Reproduce the union pattern-matching guide below in full, word for word, with nothing added or left out.
TEXT PROVIDED: Begin
This pattern matching guide is split into the following sections:

• Pattern matching on discriminated unions - Covered here.
• Pattern matching on options
• Pattern matching on ValueOrError
• Pattern matching on tuples
• Pattern matching on ITupleMatchable
• Pattern matching on all other types

A union can contain precisely one of a set of different data types. Pattern matching on unions therefore consists of matching value of those various types, via Case1() through Case4().

Syntax

The generalised syntax for option patterns can be expressed using BNF-like syntax. As with all Succinc<T> pattern matching cases, there are two types of match. Firstly, matching and returning a value:

result = {union}.Match<{result type}>()
                [CaseExpression]...
                [ElseExpression]
                .Result();

CaseExpression ==>
    .CaseN().Do({value} => {result type expression}) |
    .CaseN().Do({result type expression}) |
    .CaseN() [WithExpression|WhereExpression]...

WithExpression ==> 
    .With({value})[.Or({value})]... .Do({value} => {result type expression}) |
    .With({value})[.Or({value})]... .Do({result type expression})

WhereExpression ==>
    .Where({item} => {boolean expression}).Do({value} => {result type expression}) |
    .Where({item} => {boolean expression}).Do({result type expression})
TEXT PROVIDED: End
DATA UNDER STUDY: Begin
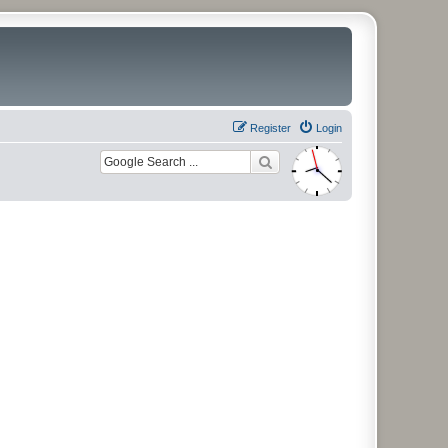
Register
Login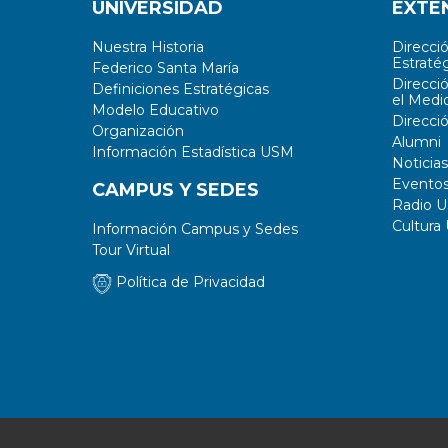
UNIVERSIDAD
EXTE
Nuestra Historia
Direcci
Estratég
Federico Santa María
Direcci
Definiciones Estratégicas
el Medi
Modelo Educativo
Direcci
Organización
Alumni
Información Estadística USM
Noticias
Evento
CAMPUS Y SEDES
Radio 
Cultura
Información Campus y Sedes
Tour Virtual
Política de Privacidad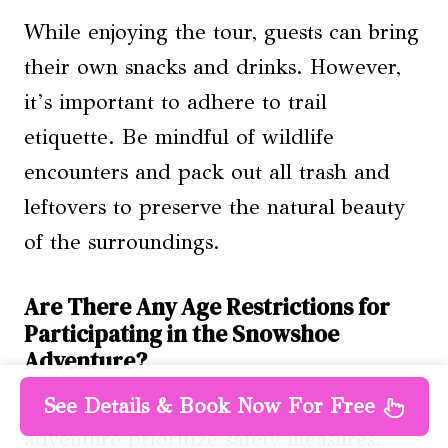
While enjoying the tour, guests can bring
their own snacks and drinks. However,
it’s important to adhere to trail
etiquette. Be mindful of wildlife
encounters and pack out all trash and
leftovers to preserve the natural beauty
of the surroundings.
Are There Any Age Restrictions for
Participating in the Snowshoe
Adventure?
Age restrictions for the snowshoe
See Details & Book Now For Free
adventure prioritize safety measures.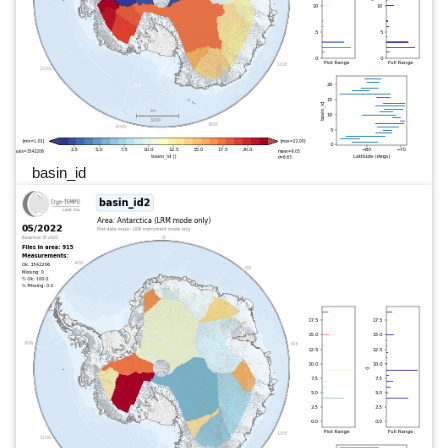
basin_id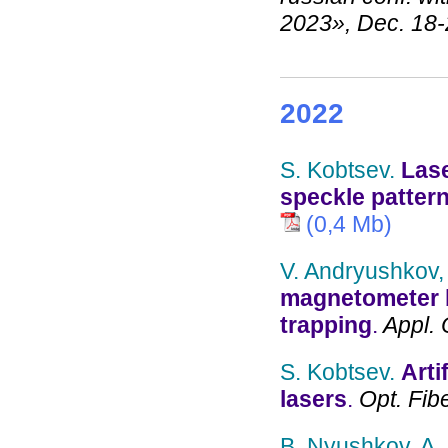
2023», Dec. 18-
2022
S. Kobtsev.
Lase
speckle patter
(0,4 Mb)
V. Andryushkov,
magnetometer b
trapping
.
Appl. 
S. Kobtsev.
Arti
lasers
.
Opt. Fibe
B. Nyushkov, A.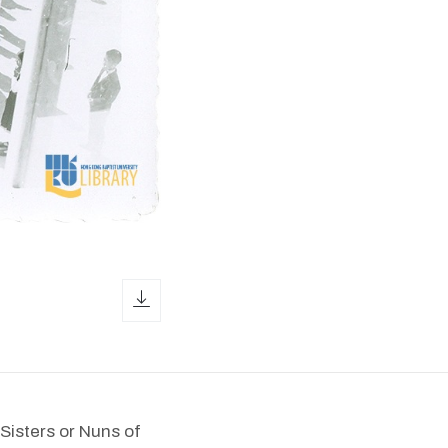
download icon
Sisters or Nuns of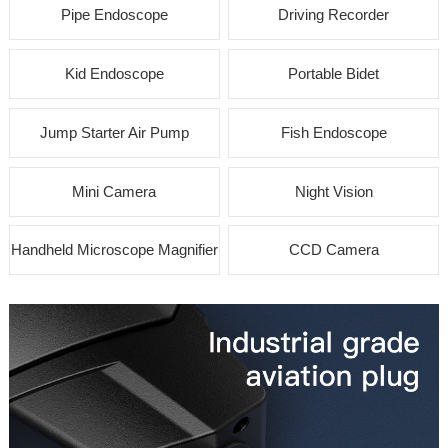
Pipe Endoscope
Driving Recorder
Kid Endoscope
Portable Bidet
Jump Starter Air Pump
Fish Endoscope
Mini Camera
Night Vision
Handheld Microscope Magnifier
CCD Camera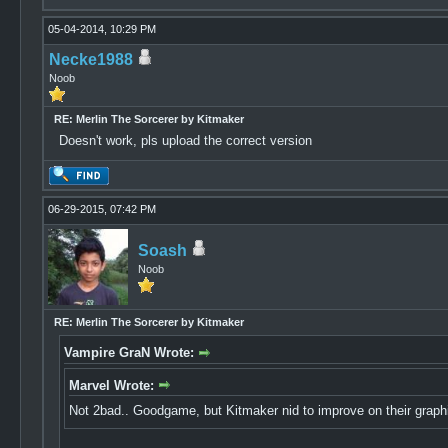
05-04-2014, 10:29 PM
Necke1988
Noob
RE: Merlin The Sorcerer by Kitmaker
Doesn't work, pls upload the correct version
06-29-2015, 07:42 PM
Soash
Noob
RE: Merlin The Sorcerer by Kitmaker
Vampire GraN Wrote:
Marvel Wrote:
Not 2bad.. Goodgame, but Kitmaker nid to improve on their grap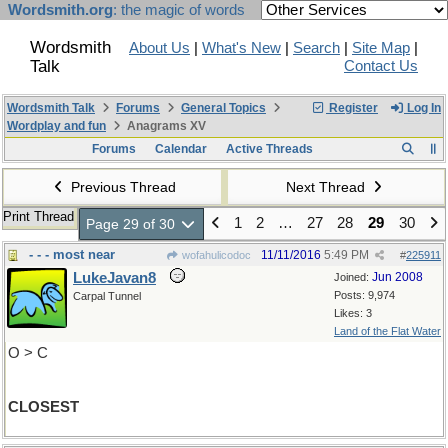
Wordsmith.org
: the magic of words
Wordsmith
About Us
|
What's New
|
Search
|
Site Map
|
Talk
Contact Us
Wordsmith Talk
Forums
General Topics
Register
Log In
Wordplay and fun
Anagrams XV
Forums
Calendar
Active Threads
Previous Thread
Next Thread
Print Thread
1
2
…
27
28
29
30
Page 29 of 30
- - - most near
11/11/2016
5:49 PM
wofahulicodoc
#
225911
LukeJavan8
Jun 2008
Joined:
Posts: 9,974
Carpal Tunnel
Likes: 3
Land of the Flat Water
O > C
CLOSEST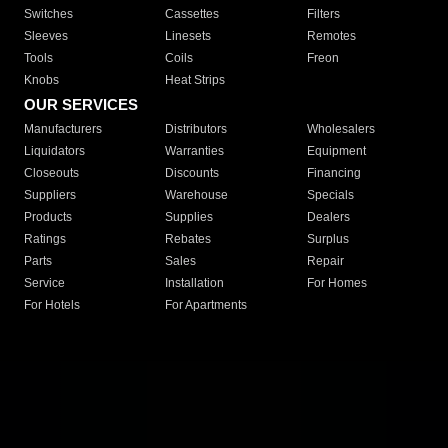
Switches
Cassettes
Filters
Sleeves
Linesets
Remotes
Tools
Coils
Freon
Knobs
Heat Strips
OUR SERVICES
Manufacturers
Distributors
Wholesalers
Liquidators
Warranties
Equipment
Closeouts
Discounts
Financing
Suppliers
Warehouse
Specials
Products
Supplies
Dealers
Ratings
Rebates
Surplus
Parts
Sales
Repair
Service
Installation
For Homes
For Hotels
For Apartments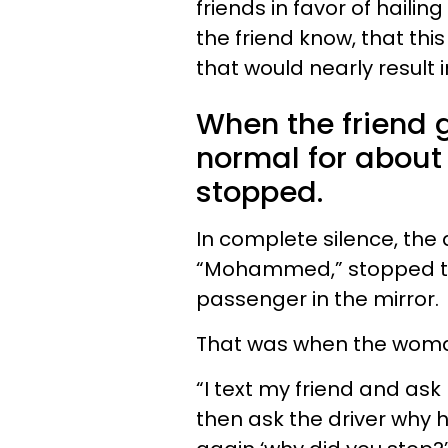
friends in favor of hailing
the friend know, that this
that would nearly result 
When the friend g
normal for about 
stopped.
In complete silence, the d
“Mohammed,” stopped th
passenger in the mirror.
That was when the woma
“I text my friend and ask 
then ask the driver why h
DATA UNDER STUDY: End
ANSWER FOR THIS EXERCISE =>
This pattern matching guide is split into the following sections:

• Pattern matching on discriminated unions - Covered here.
• Pattern matching on options
• Pattern matching on ValueOrError
• Pattern matching on tuples
• Pattern matching on ITupleMatchable
• Pattern matching on all other types

A union can contain precisely one of a set of different data types. Pattern matching on unions therefore consists of matching value of those various types, via Case1() through Case4().

Syntax

The generalised syntax for option patterns can be expressed using BNF-like syntax. As with all Succinc<T> pattern matching cases, there are two types of match. Firstly, matching and returning a value:

result = {union}.Match<{result type}>()
                [CaseExpression]...
                [ElseExpression]
                .Result();

CaseExpression ==>
    .CaseN().Do({value} => {result type expression}) |
    .CaseN().Do({result type expression}) |
    .CaseN() [WithExpression|WhereExpression]...

WithExpression ==> 
    .With({value})[.Or({value})]... .Do({value} => {result type expression}) |
    .With({value})[.Or({value})]... .Do({result type expression})

WhereExpression ==>
    .Where({item} => {boolean expression}).Do({value} => {result type expression}) |
    .Where({item} => {boolean expression}).Do({result type expression})